Backdoors to the Home
Fresh from the Zyxel hardcoding fiasco, here’s another report regarding hardcoded vulnerabilities involving network devices where over 20 backdoor accounts have been found in in FiberHome FTTH ONT (Fiber-to-the-Home Optical Network Terminal) routers deployed to homes in South America and Southeast Asia.
A security researcher named Pierre Kim published a report detailing the vulnerabilities of two router models FiberHome HG6245D and FiberHome RP2602, probably rebranded or distributed under different names by the regions’ respective telcos. The researcher also says that there are possibly others due to telco rebranding.

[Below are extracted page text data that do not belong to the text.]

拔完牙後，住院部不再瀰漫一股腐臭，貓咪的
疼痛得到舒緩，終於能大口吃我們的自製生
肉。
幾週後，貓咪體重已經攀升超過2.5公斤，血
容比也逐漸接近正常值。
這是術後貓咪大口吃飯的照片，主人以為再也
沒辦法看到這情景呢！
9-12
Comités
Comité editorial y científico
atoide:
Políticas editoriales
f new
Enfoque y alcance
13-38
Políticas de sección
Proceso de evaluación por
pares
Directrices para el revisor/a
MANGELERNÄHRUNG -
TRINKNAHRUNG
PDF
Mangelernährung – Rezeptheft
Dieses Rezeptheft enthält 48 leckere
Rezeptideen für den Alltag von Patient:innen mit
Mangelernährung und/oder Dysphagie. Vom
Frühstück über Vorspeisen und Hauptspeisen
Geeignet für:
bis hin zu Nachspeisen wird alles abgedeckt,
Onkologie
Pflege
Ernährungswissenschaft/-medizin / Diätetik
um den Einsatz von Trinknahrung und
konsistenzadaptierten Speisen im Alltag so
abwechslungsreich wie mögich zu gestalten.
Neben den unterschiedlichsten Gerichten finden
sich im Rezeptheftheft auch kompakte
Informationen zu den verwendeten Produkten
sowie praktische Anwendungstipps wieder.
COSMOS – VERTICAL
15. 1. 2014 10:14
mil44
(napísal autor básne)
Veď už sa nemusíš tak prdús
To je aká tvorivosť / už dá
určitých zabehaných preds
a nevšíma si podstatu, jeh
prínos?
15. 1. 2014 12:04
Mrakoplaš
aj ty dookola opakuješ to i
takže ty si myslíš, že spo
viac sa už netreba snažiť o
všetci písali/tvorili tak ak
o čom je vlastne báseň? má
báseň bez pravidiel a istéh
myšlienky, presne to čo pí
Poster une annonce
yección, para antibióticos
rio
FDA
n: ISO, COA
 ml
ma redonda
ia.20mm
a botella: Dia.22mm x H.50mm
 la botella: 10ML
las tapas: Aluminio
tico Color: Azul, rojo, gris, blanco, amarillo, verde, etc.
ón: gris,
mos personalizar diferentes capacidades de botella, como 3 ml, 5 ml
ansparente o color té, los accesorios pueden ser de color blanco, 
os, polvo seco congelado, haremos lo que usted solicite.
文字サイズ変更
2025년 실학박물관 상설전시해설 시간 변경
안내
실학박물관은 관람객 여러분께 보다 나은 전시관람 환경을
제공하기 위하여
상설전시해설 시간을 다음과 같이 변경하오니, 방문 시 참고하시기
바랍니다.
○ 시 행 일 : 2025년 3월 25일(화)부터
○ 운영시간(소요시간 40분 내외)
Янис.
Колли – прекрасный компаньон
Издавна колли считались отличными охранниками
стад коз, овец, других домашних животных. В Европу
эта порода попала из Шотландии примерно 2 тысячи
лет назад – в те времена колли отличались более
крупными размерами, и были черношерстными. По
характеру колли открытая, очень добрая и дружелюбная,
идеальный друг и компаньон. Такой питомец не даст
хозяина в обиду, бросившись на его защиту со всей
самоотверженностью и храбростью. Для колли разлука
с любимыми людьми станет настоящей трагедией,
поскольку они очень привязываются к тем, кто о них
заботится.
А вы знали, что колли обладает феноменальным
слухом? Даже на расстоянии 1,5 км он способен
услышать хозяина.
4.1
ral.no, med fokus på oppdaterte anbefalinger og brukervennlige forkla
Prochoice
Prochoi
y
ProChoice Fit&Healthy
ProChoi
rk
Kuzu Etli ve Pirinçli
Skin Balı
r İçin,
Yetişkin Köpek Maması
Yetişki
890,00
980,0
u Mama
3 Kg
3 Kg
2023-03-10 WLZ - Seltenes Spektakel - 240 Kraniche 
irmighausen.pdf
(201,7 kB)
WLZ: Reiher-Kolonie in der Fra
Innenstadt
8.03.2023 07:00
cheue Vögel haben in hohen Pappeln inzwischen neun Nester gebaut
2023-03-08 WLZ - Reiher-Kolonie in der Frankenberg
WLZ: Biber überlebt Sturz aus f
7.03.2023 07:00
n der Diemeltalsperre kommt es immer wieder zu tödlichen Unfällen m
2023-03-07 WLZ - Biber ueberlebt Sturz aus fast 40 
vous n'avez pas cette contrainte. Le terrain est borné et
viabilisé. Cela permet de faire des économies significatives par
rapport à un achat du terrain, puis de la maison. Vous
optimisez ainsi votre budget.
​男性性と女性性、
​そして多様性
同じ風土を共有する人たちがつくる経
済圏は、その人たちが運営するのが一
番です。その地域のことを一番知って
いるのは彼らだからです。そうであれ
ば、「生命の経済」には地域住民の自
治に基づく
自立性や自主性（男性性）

Fortunately, their IPv4 control panels are protected by the device firewall but not IPv6 which the Fiberhome engineers apparently failed to activate. Hence, threat actors can easily access these once discovered. These backdoors are often placed by vendors in case the devices need remote support while some may be unintentional. The report lists these backdoors and vulnerabilities as follows:
- Admin panel’s passwords and cookies are stored as unencrypted text in HTTP logs
- A hardcoded SSL certificate which is stored on the device is used to secure the management interface
- The device’s MAC address can be used by an attacker to run a telnet connection to the device through a specially crafted HTTPS URL
- The management panel itself has 22 hardcoded credentials which may have been added for the benefit of various ISPs
- The firmware has several hardcoded credentials for use in Telnet and device management through protocol TR-069
- There are encrypted credentials, but the decryption key is also stored within the binary
Mr. Kim has already alerted the vendor but it’s unclear if they have been patched. If not, threat actors can easily access computers that connect to these routers or use the routers to create botnets.